Study compares carcass yield and meat quality in guinea fowl, pheasants
Guinea fowl outperformed common pheasants on several carcass yield measures in a new Animals study comparing 16 male guinea fowl with 16 male common pheasants, all slaughtered at 13 weeks of age under the same experimental production conditions. The researchers reported that guinea fowl had higher body weight, carcass weight, carcass yield, and heavier individual carcass components overall, while pheasants had a higher proportion of breast muscle and neck. Pheasant breast meat also had the highest protein content measured in the trial, at 27.1%, while guinea fowl showed higher absolute meat, fat, and bone mass, but a lower meat-to-fat ratio. The authors also found differences in intramuscular fat, water content, collagen, electrical conductivity, color, and breast muscle texture traits between the species, although they cautioned that differences in feeding and management systems may have influenced the results. (agris.fao.org)
Why it matters: For veterinary professionals working with alternative poultry species, the study adds comparative baseline data on two niche game-bird production systems where published reference points are still limited. That’s useful for conversations around nutrition, growth targets, carcass expectations, meat quality, and production planning, especially as guinea fowl continue to be discussed as an alternative poultry species with niche market potential. It also fits a broader pattern across nontraditional poultry: recent Animals work in meat pigeons found that breed had a much stronger effect on carcass traits, water-holding capacity, collagen, fatty acids, free amino acids, and flavor-related metabolites than plumage color did, underscoring how genetic background can matter more than superficial traits when evaluating meat quality. Prior work has described guinea fowl meat as high in protein and low in fat, and recent poultry science commentary has highlighted how little formal meat-quality research exists in the species. At the same time, earlier pheasant and guinea fowl studies suggest that age, sex, genotype, rearing system, and diet can all shift carcass and meat-quality outcomes, so these findings are best read as comparative under the reported conditions, not as a universal ranking of one species over the other. (agris.fao.org)

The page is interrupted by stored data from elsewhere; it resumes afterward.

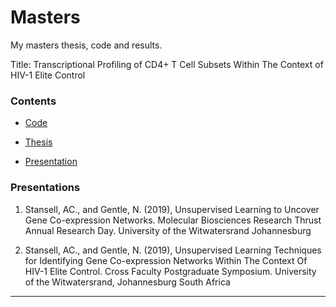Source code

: # Masters

My masters thesis, code and results.

Title:  Transcriptional Profiling of CD4+ T Cell Subsets Within The Context of HIV-1 Elite Control

### Contents

- [Code](https://github.com/alecstansell/code)

- [Thesis](https://github.com/alecstansell/thesis)
  
- [Presentation](https://prezi.com/view/VB8c1Geqoy8QndU8WK7t/)

### Presentations

1. Stansell, AC., and Gentle, N. (2019), Unsupervised Learning to Uncover Gene Co-expression Networks. Molecular Biosciences Research Thrust Annual Research Day. University of the Witwatersrand Johannesburg

2. Stansell, AC., and Gentle, N. (2019), Unsupervised Learning Techniques for Identifying Gene Co-expression Networks Within The Context Of HIV-1 Elite Control. Cross Faculty Postgraduate Symposium. University of the Witwatersrand, Johannesburg South Africa

---
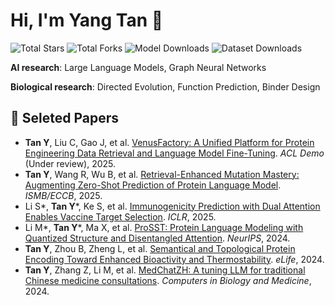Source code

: # Hi, I'm Yang Tan 👋

![Total Stars](https://img.shields.io/badge/Stars-474-blue?logo=github&style=flat-square) <!-- 🔄 stars -->
![Total Forks](https://img.shields.io/badge/Forks-50-blue?logo=github&style=flat-square) <!-- 🔄 forks -->
![Model Downloads](https://img.shields.io/badge/HuggingFace%20Models-4105-orange?logo=huggingface&style=flat-square) <!-- 🔄 hf_models -->
![Dataset Downloads](https://img.shields.io/badge/HuggingFace%20Datasets-2391-orange?logo=huggingface&style=flat-square) <!-- 🔄 hf_datasets -->

**AI research**: Large Language Models, Graph Neural Networks

**Biological research**: Directed Evolution, Function Prediction, Binder Design

## 🎈 Seleted Papers
- **Tan Y**, Liu C, Gao J, et al. [VenusFactory: A Unified Platform for Protein Engineering Data Retrieval and Language Model Fine-Tuning](https://arxiv.org/abs/2503.15438). *ACL Demo* (Under review), 2025.
- **Tan Y**, Wang R, Wu B, et al. [Retrieval-Enhanced Mutation Mastery: Augmenting Zero-Shot Prediction of Protein Language Model](https://arxiv.org/abs/2410.21127). *ISMB/ECCB*, 2025.
- Li S*, **Tan Y***, Ke S, et al. [Immunogenicity Prediction with Dual Attention Enables Vaccine Target Selection](https://openreview.net/forum?id=hWmwL9gizZ). *ICLR*, 2025.
- Li M*, **Tan Y***, Ma X, et al. [ProSST: Protein Language Modeling with Quantized Structure and Disentangled Attention](https://openreview.net/forum?id=4Z7RZixpJQ&referrer=%5Bthe%20profile%20of%20Bozitao%20Zhong%5D(%2Fprofile%3Fid%3D~Bozitao_Zhong1)). *NeurIPS*, 2024.
- **Tan Y**, Zhou B, Zheng L, et al. [Semantical and Topological Protein Encoding Toward Enhanced Bioactivity and Thermostability](https://elifesciences.org/reviewed-preprints/98033). *eLife*, 2024.
- **Tan Y**, Zhang Z, Li M, et al. [MedChatZH: A tuning LLM for traditional Chinese medicine consultations](https://www.sciencedirect.com/science/article/pii/S0010482524003743). *Computers in Biology and Medicine*, 2024.
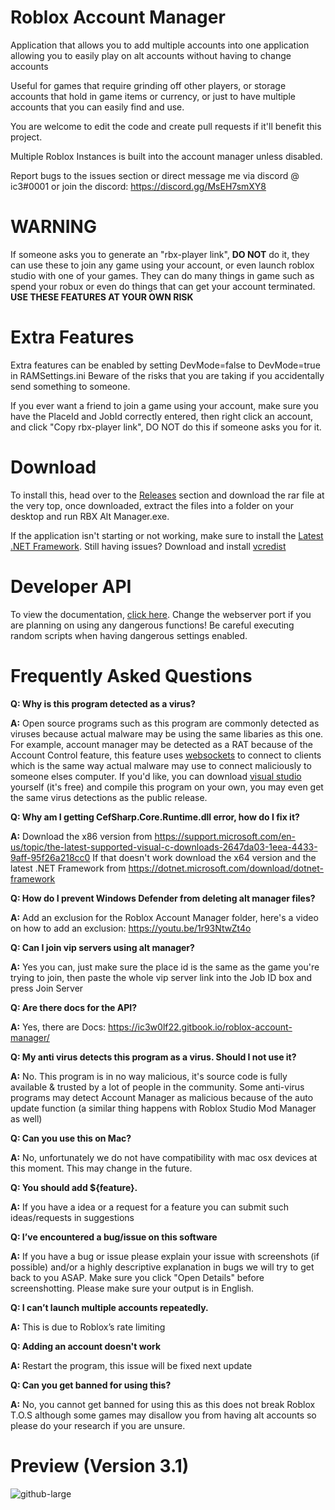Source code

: # Roblox Account Manager
Application that allows you to add multiple accounts into one application allowing you to easily play on alt accounts without having to change accounts

Useful for games that require grinding off other players, or storage accounts that hold in game items or currency, or just to have multiple accounts that you can easily find and use.

You are welcome to edit the code and create pull requests if it'll benefit this project.

Multiple Roblox Instances is built into the account manager unless disabled.

Report bugs to the issues section or direct message me via discord @ ic3#0001 or join the discord: https://discord.gg/MsEH7smXY8

# WARNING
If someone asks you to generate an "rbx-player link", **DO NOT** do it, they can use these to join any game using your account, or even launch roblox studio with one of your games. They can do many things in game such as spend your robux or even do things that can get your account terminated. **USE THESE FEATURES AT YOUR OWN RISK**

# Extra Features
Extra features can be enabled by setting DevMode=false to DevMode=true in RAMSettings.ini
Beware of the risks that you are taking if you accidentally send something to someone.

If you ever want a friend to join a game using your account, make sure you have the PlaceId and JobId correctly entered, then right click an account, and click "Copy rbx-player link", DO NOT do this if someone asks you for it.

# Download
To install this, head over to the [Releases](https://github.com/ic3w0lf22/Roblox-Account-Manager/releases) section and download the rar file at the very top, once downloaded, extract the files into a folder on your desktop and run RBX Alt Manager.exe.

If the application isn't starting or not working, make sure to install the [Latest .NET Framework](https://dotnet.microsoft.com/download/dotnet-framework).
Still having issues? Download and install [vcredist](https://aka.ms/vs/16/release/vc_redist.x86.exe)

# Developer API
To view the documentation, [click here](https://ic3w0lf22.gitbook.io/roblox-account-manager/).
Change the webserver port if you are planning on using any dangerous functions!
Be careful executing random scripts when having dangerous settings enabled.

# Frequently Asked Questions
**Q: Why is this program detected as a virus?**

**A:** Open source programs such as this program are commonly detected as viruses because actual malware may be using the same libaries as this one. For example, account manager may be detected as a RAT because of the Account Control feature, this feature uses [websockets](https://github.com/ic3w0lf22/Roblox-Account-Manager/blob/master/RBX%20Alt%20Manager/Nexus/WebsocketServer.cs) to connect to clients which is the same way actual malware may use to connect maliciously to someone elses computer. If you'd like, you can download [visual studio](https://visualstudio.microsoft.com/downloads/) yourself (it's free) and compile this program on your own, you may even get the same virus detections as the public release.

**Q: Why am I getting CefSharp.Core.Runtime.dll error, how do I fix it?**

**A:** Download the x86 version from https://support.microsoft.com/en-us/topic/the-latest-supported-visual-c-downloads-2647da03-1eea-4433-9aff-95f26a218cc0
If that doesn't work download the x64 version and the latest .NET Framework from https://dotnet.microsoft.com/download/dotnet-framework


**Q: How do I prevent Windows Defender from deleting alt manager files?**

**A:** Add an exclusion for the Roblox Account Manager folder, here's a video on how to add an exclusion: https://youtu.be/1r93NtwZt4o


**Q: Can I join vip servers using alt manager?**

**A:** Yes you can, just make sure the place id is the same as the game you're trying to join, then paste the whole vip server link into the Job ID box and press Join Server


**Q: Are there docs for the API?**

**A:** Yes, there are Docs: https://ic3w0lf22.gitbook.io/roblox-account-manager/


**Q: My anti virus detects this program as a virus. Should I not use it?**

**A:** No. This program is in no way malicious, it's source code is fully available & trusted by a lot of people in the community. Some anti-virus programs may detect Account Manager as malicious because of the auto update function (a similar thing happens with Roblox Studio Mod Manager as well)


**Q: Can you use this on Mac?**

**A:** No, unfortunately we do not have compatibility with mac osx devices at this moment. This may change in the future.


**Q: You should add ${feature}.**

**A:** If you have a idea or a request for a feature you can submit such ideas/requests in suggestions


**Q: I’ve encountered a bug/issue on this software**

**A:** If you have a bug or issue please explain your issue with screenshots (if possible) and/or a highly descriptive explanation in bugs we will try to get back to you ASAP.
Make sure you click "Open Details" before screenshotting. Please make sure your output is in English.


**Q: I can’t launch multiple accounts repeatedly.**

**A:** This is due to Roblox’s rate limiting


**Q: Adding an account doesn't work**

**A:** Restart the program, this issue will be fixed next update


**Q: Can you get banned for using this?**

**A:** No, you cannot get banned for using this as this does not break Roblox T.O.S although some games may disallow you from having alt accounts so please do your research if you are unsure.

# Preview (Version 3.1)
![github-large](Images/Image3.png)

What to watch: The next step is more tightly controlled work that isolates species effects from feeding and management differences, ideally with larger cohorts, both sexes, and standardized production systems. More broadly, studies like the recent pigeon multi-omics analysis point toward a likely next phase for alternative poultry research: pairing carcass and meat-quality measurements with metabolomics or transcriptomics to better separate breed effects from other visible traits and identify markers linked to flavor and processing quality.